Elle ne pouvait détacher son regard du jeune garçon, immobile devant elle :
— Et où est mon fils ? interrogea-t-elle avec effort.
— Ce soir, il sera dans vos bras, madame.
— Comment ! il songe à quitter la ville ! Quelle imprudence !
— Mais… ne sont-ce pas là les ordres que vous lui avez envoyés ?
— Moi !
— Hugonet ne venait-il donc pas de votre part ?
— Si fait.
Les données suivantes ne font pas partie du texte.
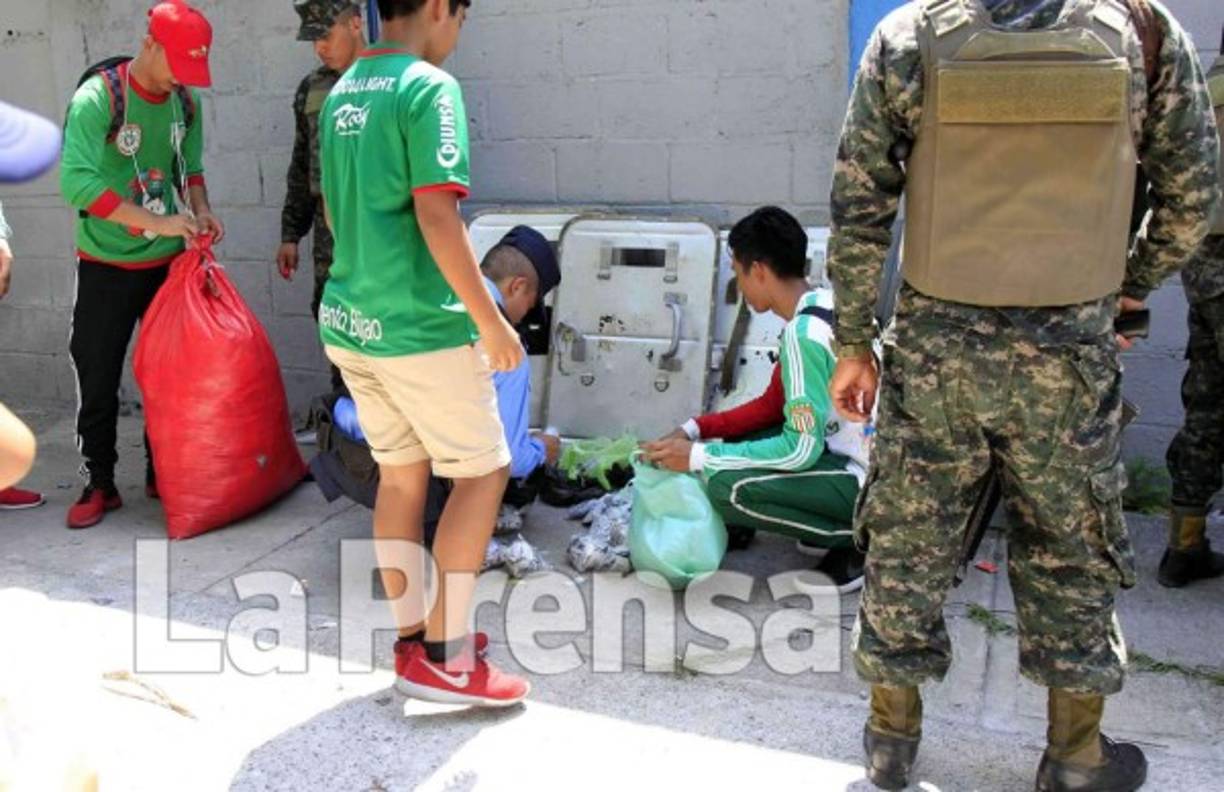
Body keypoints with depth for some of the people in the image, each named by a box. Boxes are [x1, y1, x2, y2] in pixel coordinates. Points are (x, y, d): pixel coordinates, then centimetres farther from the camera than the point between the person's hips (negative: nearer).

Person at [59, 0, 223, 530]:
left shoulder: (186, 103, 0)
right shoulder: (97, 98, -16)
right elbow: (77, 181, -26)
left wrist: (201, 211, -6)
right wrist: (158, 221, -30)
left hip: (168, 262, 4)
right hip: (107, 267, -4)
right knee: (98, 380, 3)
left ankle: (162, 474, 25)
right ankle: (99, 485, 17)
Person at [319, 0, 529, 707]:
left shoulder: (342, 93, 12)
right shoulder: (430, 88, -13)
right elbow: (436, 216, -20)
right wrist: (490, 321, -15)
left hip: (349, 321, 8)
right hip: (420, 327, -8)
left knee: (401, 473, 15)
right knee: (483, 472, 4)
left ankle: (413, 637, 25)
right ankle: (447, 656, 7)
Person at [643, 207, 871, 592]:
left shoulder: (804, 333, -23)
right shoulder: (824, 305, 6)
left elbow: (800, 450, -23)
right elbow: (775, 406, 11)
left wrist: (698, 457, -17)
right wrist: (696, 430, 4)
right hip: (867, 460, 9)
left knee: (727, 487, -21)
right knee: (737, 443, 13)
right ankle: (849, 525, 11)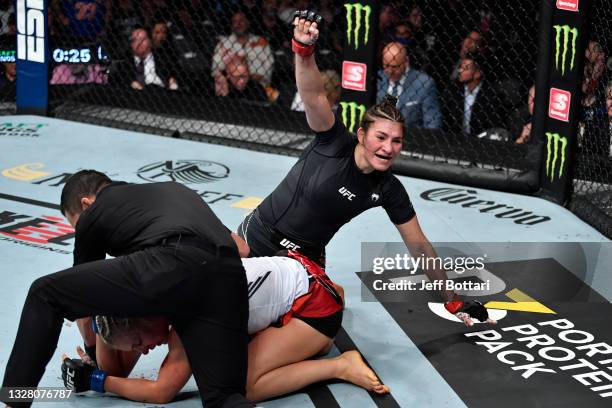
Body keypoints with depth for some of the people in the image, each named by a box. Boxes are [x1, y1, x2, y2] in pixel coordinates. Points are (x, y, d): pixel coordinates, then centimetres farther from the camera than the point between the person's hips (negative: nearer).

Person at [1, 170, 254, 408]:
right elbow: (240, 245, 48)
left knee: (45, 295, 12)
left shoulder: (93, 214, 28)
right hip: (229, 276, 4)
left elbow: (82, 295, 40)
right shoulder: (174, 189, 42)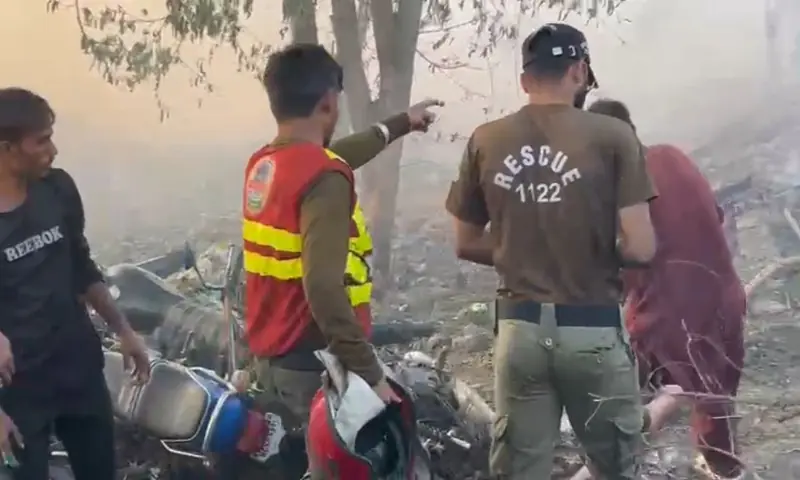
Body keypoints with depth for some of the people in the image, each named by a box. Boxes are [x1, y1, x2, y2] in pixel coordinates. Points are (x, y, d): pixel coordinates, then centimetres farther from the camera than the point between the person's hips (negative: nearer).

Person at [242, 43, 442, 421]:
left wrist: (401, 124, 41)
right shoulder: (323, 178, -20)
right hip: (314, 366, -9)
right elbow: (323, 285, -30)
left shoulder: (261, 165, 8)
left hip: (270, 358, 9)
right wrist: (369, 372, -25)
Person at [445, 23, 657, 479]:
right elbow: (640, 248, -12)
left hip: (519, 328, 3)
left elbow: (467, 245, 9)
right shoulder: (612, 136, -9)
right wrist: (598, 250, 8)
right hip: (593, 329, -2)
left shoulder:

Mais je l’avais simplement chargé de s’entendre avec mon fils et les bourgeois de Lille pour aviser un moyen de me faire entrer dans la place.
— Oh ! mes pressentiments ! murmura Gaultier accablé.
Se jetant aux pieds de la comtesse :
— Pardonnez-moi, madame, je suis un malheureux, j’ai perdu mon maître en voulant le sauver.
Et il lui raconta ses inquiétudes, ses soupçons ; comment il s’était déterminé à venir en éclaireur vérifier le récit du pêcheur, et comment, trompé par les apparences, il avait écrit au jeune comte de venir sans crainte.
Marguerite écoutait, atterrée ; de grosses larmes coulaient sur ses joues pâles.
Cette douleur silencieuse émut, plus que des reproches, le pauvre Gaultier.
— Ne pleurez pas, madame, je vous en conjure, dit-il avec élan. J’ai fait le mal, je saurai le réparer. Je vais rentrer à Lille, coûte que coûte, et avertir mon maître.
— Non, ce serait vous exposer inutilement.
— Qu’importe, madame ; je n’ai plus de mère à consoler…
Il s’arrêta brusquement : une troupe de soldats, surgissant d’un chemin creux, entourait la maison.